Data records:
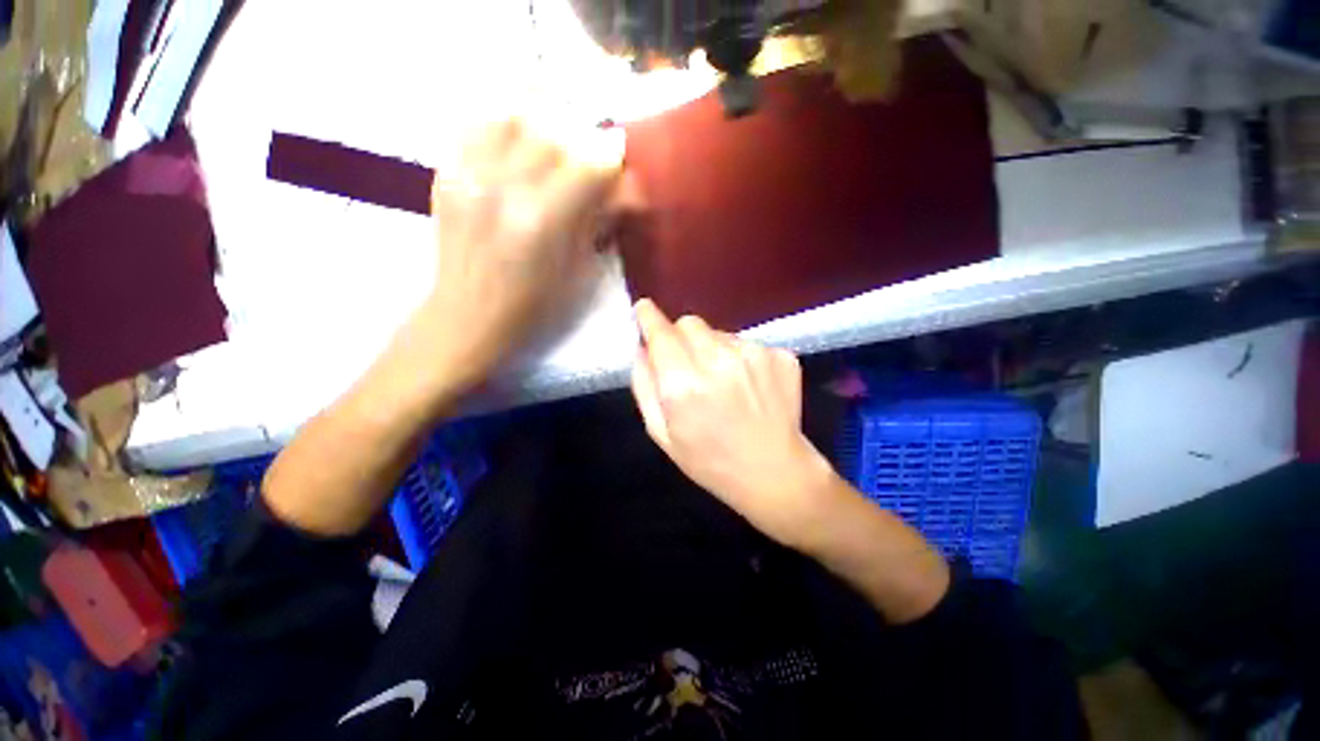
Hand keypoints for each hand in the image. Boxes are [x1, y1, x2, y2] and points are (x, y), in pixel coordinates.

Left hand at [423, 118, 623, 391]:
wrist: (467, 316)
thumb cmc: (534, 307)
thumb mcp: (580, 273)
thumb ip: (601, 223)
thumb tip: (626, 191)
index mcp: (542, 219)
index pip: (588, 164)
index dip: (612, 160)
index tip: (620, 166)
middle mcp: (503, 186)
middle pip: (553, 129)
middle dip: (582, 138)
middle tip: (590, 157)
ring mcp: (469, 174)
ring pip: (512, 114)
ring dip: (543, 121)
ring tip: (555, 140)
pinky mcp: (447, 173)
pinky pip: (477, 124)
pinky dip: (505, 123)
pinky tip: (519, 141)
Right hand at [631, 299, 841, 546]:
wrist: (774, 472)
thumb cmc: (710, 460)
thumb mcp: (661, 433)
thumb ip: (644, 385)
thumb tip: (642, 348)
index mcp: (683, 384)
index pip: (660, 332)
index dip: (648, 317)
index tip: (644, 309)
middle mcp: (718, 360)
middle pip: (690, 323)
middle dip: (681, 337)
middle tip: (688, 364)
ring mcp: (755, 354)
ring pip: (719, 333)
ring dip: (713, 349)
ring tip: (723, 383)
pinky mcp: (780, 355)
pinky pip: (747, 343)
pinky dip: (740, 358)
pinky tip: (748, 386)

Exercise prompt: Pictures are to be dropped; every line of the records is to be returned unchanged.

Output below:
Hand keypoints for each hand in the image. Boxes are [x1, y1, x2, y2] and points are (x, y), in pixel coordinates.

Left hand at [423, 118, 623, 391]:
wrist: (467, 316)
thumb cmc: (534, 307)
thumb mcp: (580, 273)
thumb ip: (601, 223)
thumb tip: (626, 191)
index mcp: (542, 219)
index pip: (588, 164)
index dip: (612, 160)
index tip: (620, 166)
middle mcp: (503, 186)
middle pip: (553, 129)
middle dip: (582, 138)
middle tip: (590, 157)
ring mcp: (469, 174)
ring pip: (512, 114)
ring dip: (543, 121)
ring tip: (555, 140)
pinky mcp: (447, 173)
pinky pip: (477, 124)
pinky dip: (505, 123)
pinky tip: (519, 141)
Right hand at [631, 299, 841, 546]:
wrist: (774, 472)
thumb cmc: (710, 460)
thumb mcp: (661, 433)
thumb ip: (644, 385)
thumb tip: (642, 348)
index mcp: (683, 384)
index pip: (660, 332)
index dip: (648, 317)
index tip: (644, 309)
middle mcp: (718, 360)
middle pip: (690, 323)
middle dip: (681, 337)
middle tip: (688, 364)
ring mcp: (755, 354)
ring pip: (719, 333)
ring dip: (713, 349)
ring tip: (723, 383)
pinky mcp: (780, 355)
pinky pip: (747, 343)
pinky dip: (740, 358)
pinky tip: (748, 386)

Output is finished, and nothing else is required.